#### [EXERCISE BRIEF]
Count how many lines of the items below contain the word "well", treating case as significant, and give only that number.

==== TASK INPUT

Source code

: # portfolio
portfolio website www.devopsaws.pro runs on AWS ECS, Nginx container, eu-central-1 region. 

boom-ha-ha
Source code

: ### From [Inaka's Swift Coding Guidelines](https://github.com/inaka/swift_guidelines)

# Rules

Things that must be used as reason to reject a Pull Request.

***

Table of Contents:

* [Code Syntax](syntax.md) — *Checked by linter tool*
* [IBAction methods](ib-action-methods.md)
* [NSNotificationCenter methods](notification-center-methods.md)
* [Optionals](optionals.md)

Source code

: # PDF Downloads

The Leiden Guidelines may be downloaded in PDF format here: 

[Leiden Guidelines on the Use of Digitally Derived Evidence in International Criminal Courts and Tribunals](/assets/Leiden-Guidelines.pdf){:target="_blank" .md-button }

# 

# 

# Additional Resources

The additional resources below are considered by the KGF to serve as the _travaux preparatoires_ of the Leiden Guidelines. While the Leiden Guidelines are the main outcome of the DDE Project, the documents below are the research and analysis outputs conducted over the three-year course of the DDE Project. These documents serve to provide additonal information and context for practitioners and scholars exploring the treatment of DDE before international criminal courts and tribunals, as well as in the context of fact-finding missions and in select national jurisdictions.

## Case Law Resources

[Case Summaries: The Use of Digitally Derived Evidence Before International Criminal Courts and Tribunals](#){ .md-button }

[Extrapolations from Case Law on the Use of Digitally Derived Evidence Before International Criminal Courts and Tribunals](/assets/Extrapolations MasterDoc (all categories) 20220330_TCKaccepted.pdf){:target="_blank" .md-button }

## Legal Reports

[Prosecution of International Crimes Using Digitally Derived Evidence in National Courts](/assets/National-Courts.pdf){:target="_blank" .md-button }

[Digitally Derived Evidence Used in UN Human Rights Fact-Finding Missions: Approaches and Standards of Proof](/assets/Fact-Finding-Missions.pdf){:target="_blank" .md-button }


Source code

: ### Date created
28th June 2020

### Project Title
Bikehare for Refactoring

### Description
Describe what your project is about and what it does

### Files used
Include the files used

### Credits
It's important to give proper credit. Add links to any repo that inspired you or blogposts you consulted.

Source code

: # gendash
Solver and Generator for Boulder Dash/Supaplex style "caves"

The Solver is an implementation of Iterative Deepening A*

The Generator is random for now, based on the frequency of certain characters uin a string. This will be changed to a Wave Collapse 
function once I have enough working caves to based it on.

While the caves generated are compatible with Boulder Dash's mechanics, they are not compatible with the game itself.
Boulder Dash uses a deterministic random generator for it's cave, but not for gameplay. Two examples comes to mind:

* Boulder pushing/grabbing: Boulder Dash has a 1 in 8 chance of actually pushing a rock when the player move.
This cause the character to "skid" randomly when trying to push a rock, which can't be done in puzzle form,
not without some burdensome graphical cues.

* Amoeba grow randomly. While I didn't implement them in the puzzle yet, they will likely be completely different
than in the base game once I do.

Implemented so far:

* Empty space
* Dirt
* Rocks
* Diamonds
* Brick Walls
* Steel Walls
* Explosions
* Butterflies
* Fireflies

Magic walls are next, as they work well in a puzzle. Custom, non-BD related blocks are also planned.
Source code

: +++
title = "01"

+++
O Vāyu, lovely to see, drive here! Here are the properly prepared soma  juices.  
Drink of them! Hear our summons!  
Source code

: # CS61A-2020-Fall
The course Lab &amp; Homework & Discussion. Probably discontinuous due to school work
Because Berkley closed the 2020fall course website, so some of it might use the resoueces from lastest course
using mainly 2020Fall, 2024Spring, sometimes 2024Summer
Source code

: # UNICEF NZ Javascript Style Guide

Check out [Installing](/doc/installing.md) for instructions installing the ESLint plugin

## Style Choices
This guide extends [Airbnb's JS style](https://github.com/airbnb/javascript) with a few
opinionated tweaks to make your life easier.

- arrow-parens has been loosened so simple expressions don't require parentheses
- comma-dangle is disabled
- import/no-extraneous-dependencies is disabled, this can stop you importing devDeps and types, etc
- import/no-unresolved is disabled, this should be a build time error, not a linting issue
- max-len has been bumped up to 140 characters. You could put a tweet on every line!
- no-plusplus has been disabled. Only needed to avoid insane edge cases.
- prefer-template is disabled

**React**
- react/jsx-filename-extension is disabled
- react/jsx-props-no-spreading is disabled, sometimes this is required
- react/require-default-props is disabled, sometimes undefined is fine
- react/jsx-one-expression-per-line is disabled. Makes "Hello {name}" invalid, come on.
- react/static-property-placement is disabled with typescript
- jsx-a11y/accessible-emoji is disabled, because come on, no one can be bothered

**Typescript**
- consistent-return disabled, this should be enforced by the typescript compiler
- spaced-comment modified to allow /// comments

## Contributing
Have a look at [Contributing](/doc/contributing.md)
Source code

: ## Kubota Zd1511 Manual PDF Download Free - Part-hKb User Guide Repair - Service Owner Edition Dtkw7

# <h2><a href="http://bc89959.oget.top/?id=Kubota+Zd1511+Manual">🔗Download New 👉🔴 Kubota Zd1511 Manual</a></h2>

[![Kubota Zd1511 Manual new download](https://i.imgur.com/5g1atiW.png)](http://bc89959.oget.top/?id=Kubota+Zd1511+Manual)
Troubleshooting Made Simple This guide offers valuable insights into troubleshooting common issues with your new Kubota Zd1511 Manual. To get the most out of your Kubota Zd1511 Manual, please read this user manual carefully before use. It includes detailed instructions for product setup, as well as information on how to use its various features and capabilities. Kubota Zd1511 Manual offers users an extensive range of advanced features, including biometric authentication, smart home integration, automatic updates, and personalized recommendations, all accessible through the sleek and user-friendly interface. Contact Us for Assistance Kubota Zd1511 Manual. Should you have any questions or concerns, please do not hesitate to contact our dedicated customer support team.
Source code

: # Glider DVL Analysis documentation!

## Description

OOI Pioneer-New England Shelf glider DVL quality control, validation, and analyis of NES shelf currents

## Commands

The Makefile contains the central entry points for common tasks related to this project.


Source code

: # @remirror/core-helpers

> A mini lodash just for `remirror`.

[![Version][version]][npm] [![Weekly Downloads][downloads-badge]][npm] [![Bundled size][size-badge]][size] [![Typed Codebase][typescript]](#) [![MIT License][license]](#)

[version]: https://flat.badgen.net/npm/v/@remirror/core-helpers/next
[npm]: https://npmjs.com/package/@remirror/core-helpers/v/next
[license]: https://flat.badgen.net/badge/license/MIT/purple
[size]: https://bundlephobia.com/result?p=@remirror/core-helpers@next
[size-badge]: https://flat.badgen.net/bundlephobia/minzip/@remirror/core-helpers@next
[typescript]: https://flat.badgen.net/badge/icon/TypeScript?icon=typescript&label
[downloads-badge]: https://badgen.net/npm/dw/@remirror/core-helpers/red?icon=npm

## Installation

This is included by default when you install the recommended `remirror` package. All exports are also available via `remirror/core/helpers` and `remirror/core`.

========

#### [RESULT OF THE TASK]
3